Goal of the exercise>
Render every text line from all the records as one numbered list, omitting blank lines and leaving out the pictures.

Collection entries

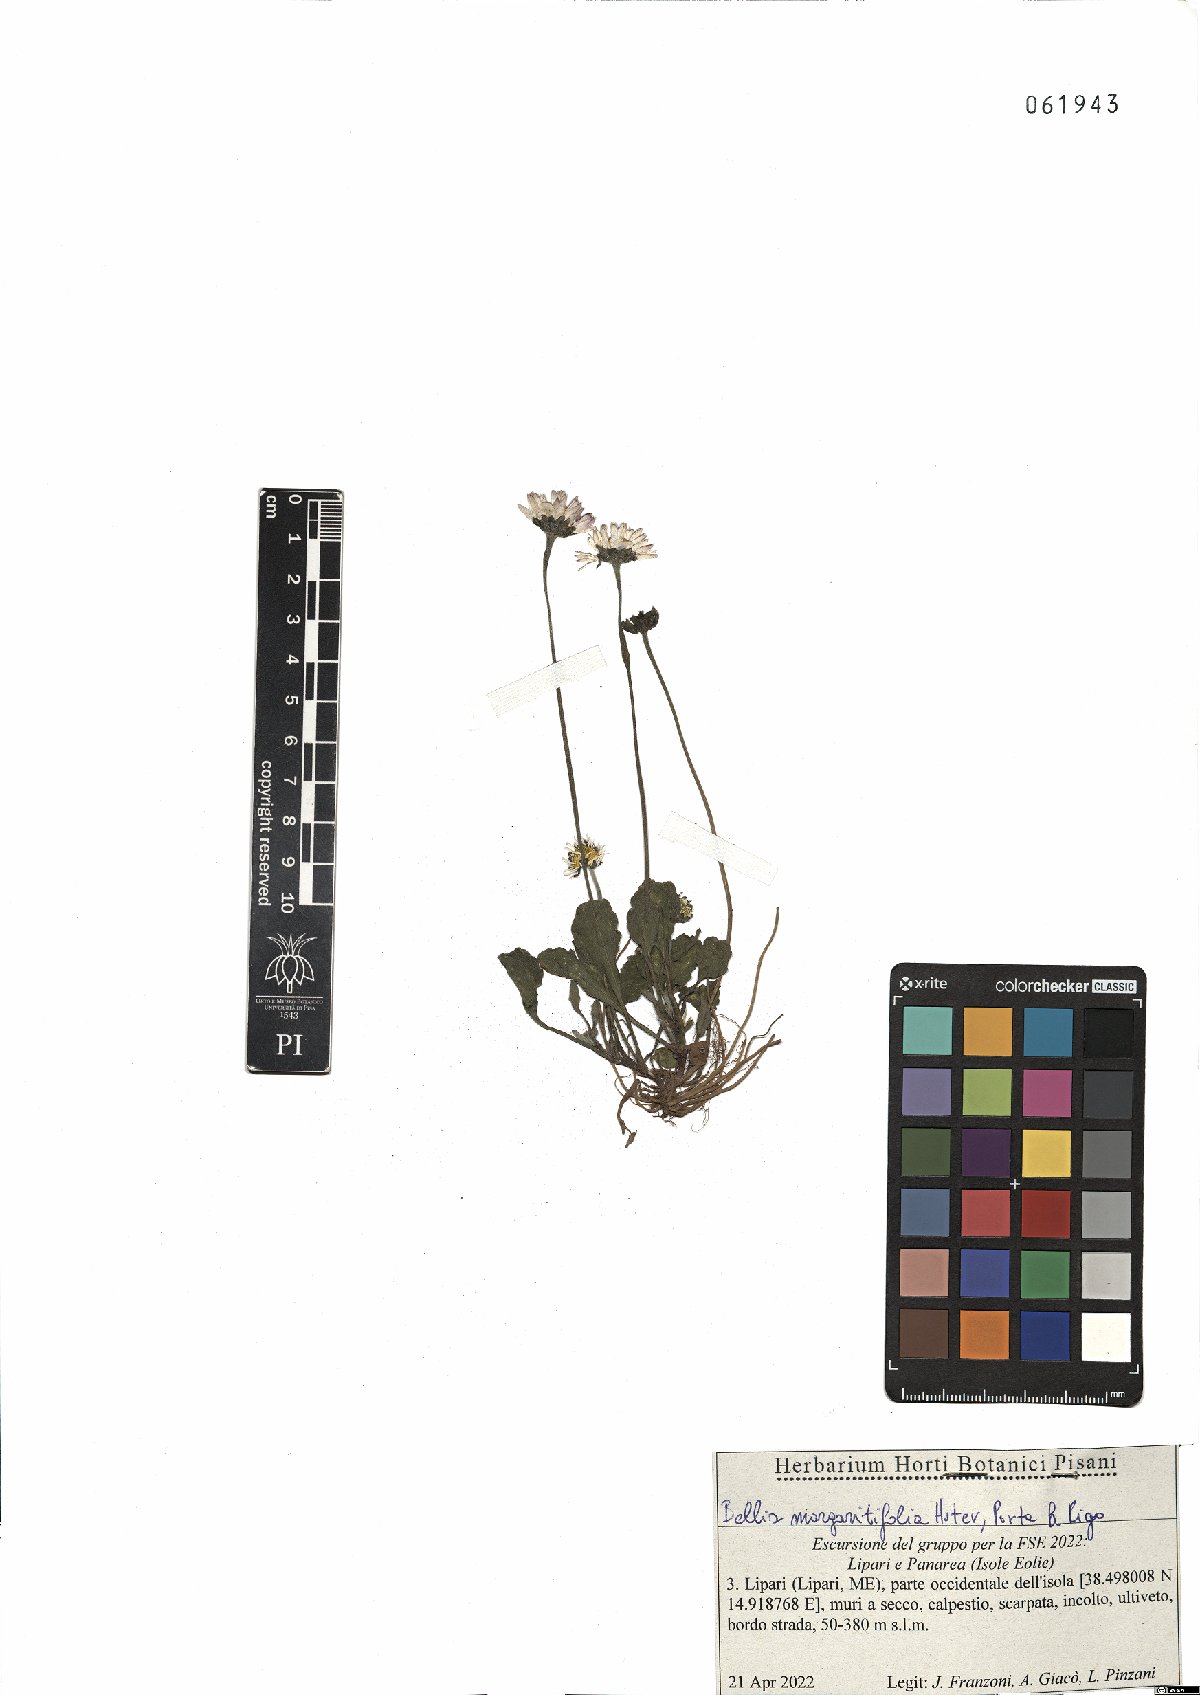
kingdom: Plantae
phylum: Tracheophyta
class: Magnoliopsida
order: Asterales
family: Asteraceae
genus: Bellis
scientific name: Bellis margaritifolia
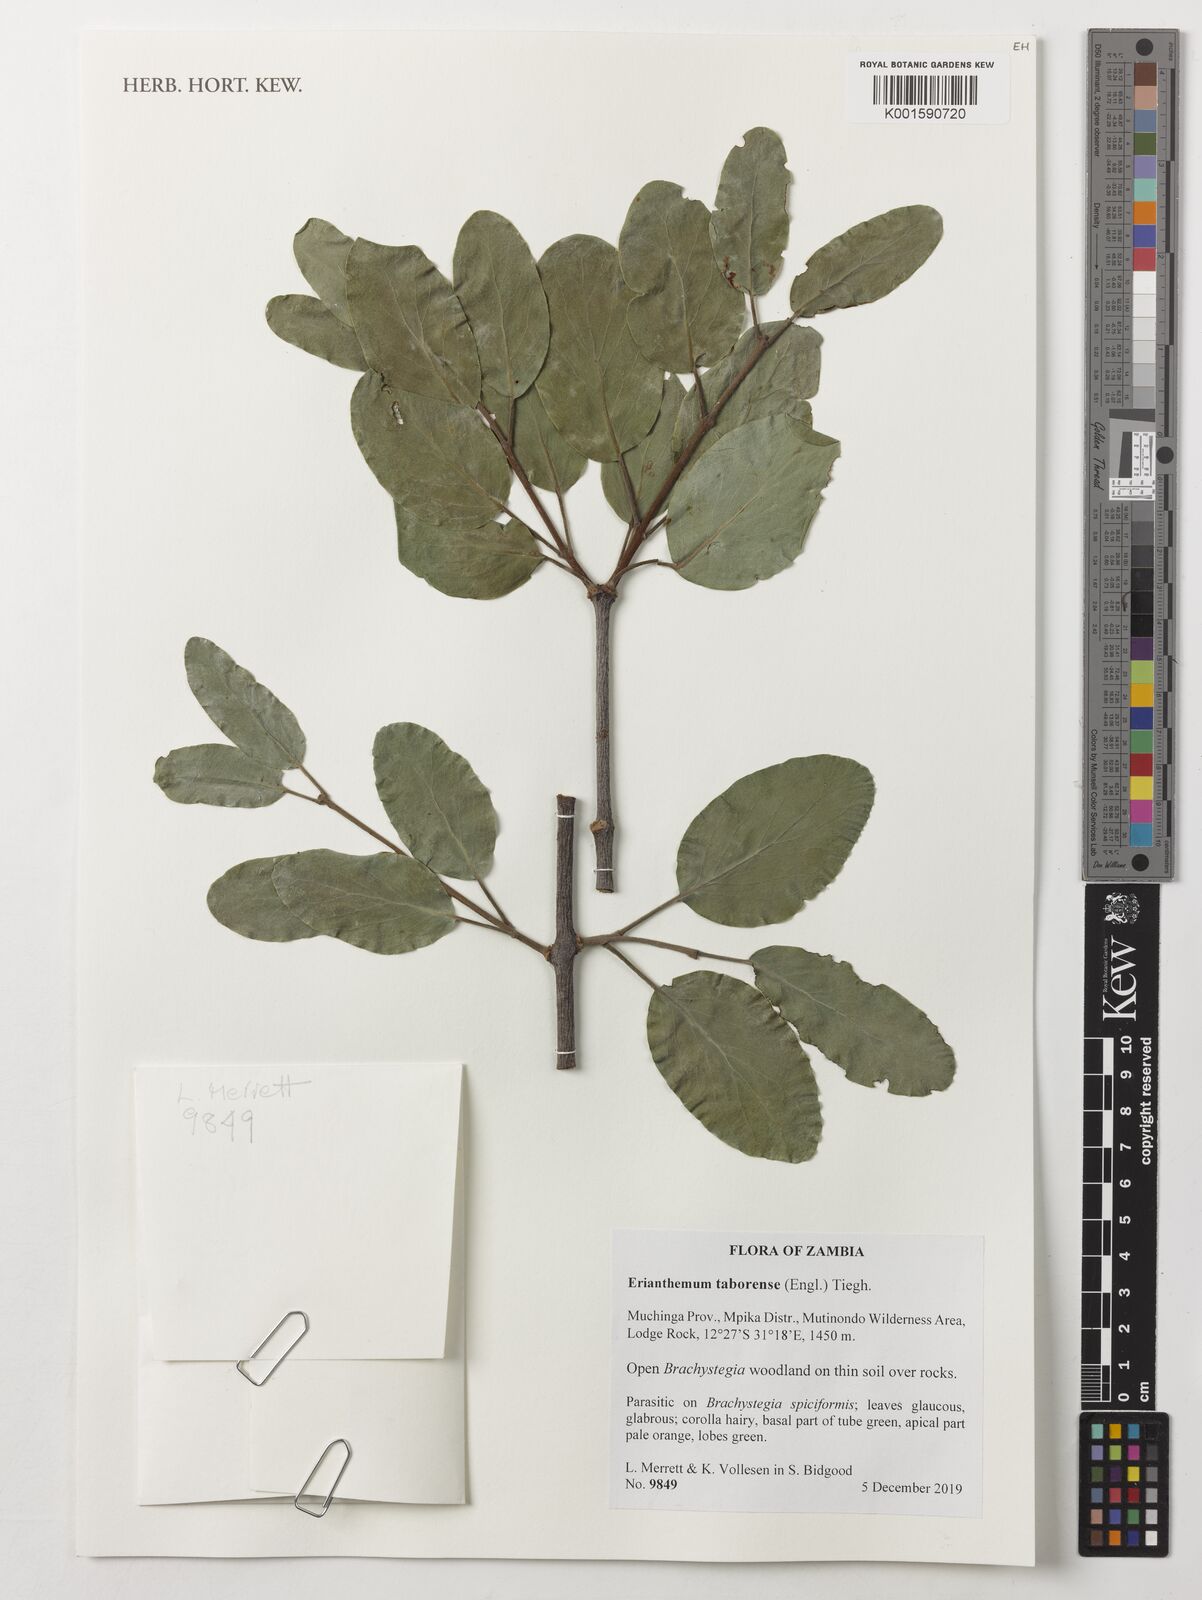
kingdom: Plantae
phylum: Tracheophyta
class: Magnoliopsida
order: Santalales
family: Loranthaceae
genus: Erianthemum
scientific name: Erianthemum taborensis
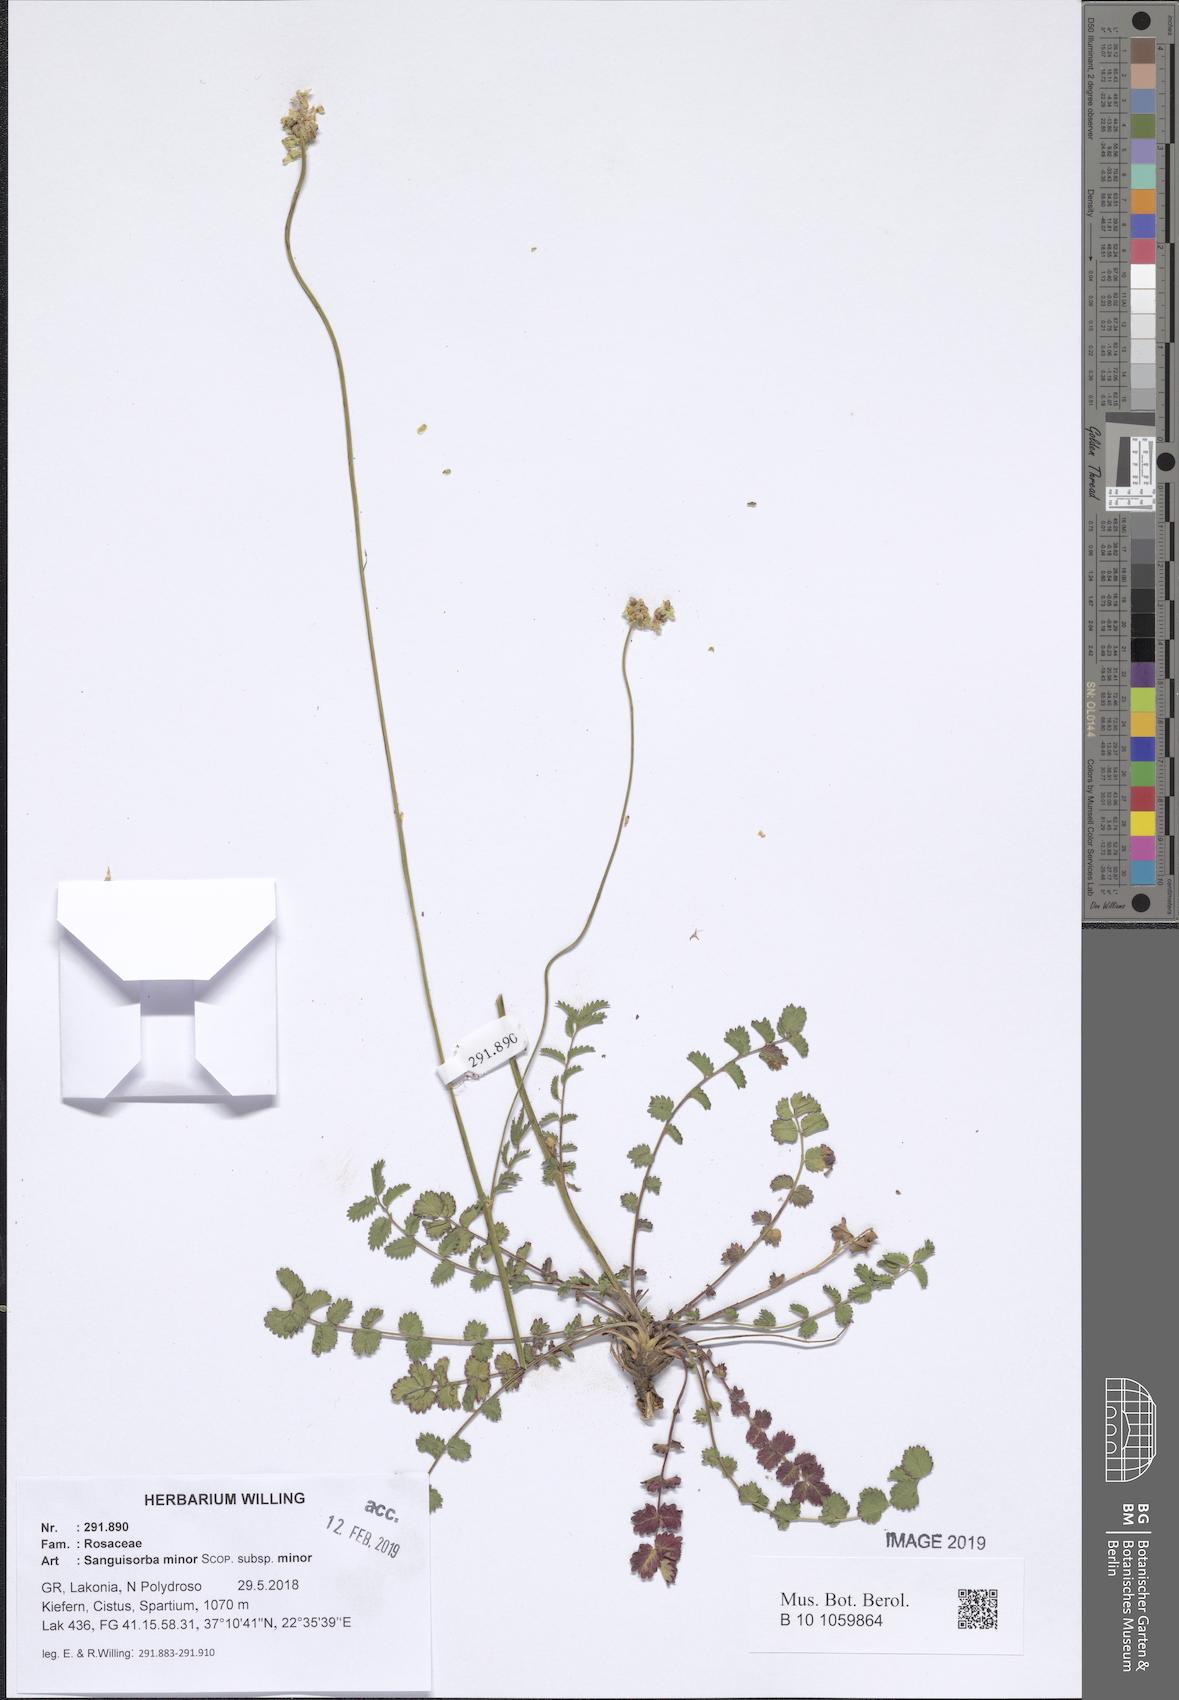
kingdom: Plantae
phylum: Tracheophyta
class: Magnoliopsida
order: Rosales
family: Rosaceae
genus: Poterium
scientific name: Poterium sanguisorba
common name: Salad burnet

Solution to this problem>
1. kingdom: Plantae
2. phylum: Tracheophyta
3. class: Magnoliopsida
4. order: Asterales
5. family: Asteraceae
6. genus: Bellis
7. scientific name: Bellis margaritifolia
8. kingdom: Plantae
9. phylum: Tracheophyta
10. class: Magnoliopsida
11. order: Santalales
12. family: Loranthaceae
13. genus: Erianthemum
14. scientific name: Erianthemum taborensis
15. kingdom: Plantae
16. phylum: Tracheophyta
17. class: Magnoliopsida
18. order: Rosales
19. family: Rosaceae
20. genus: Poterium
21. scientific name: Poterium sanguisorba
22. common name: Salad burnet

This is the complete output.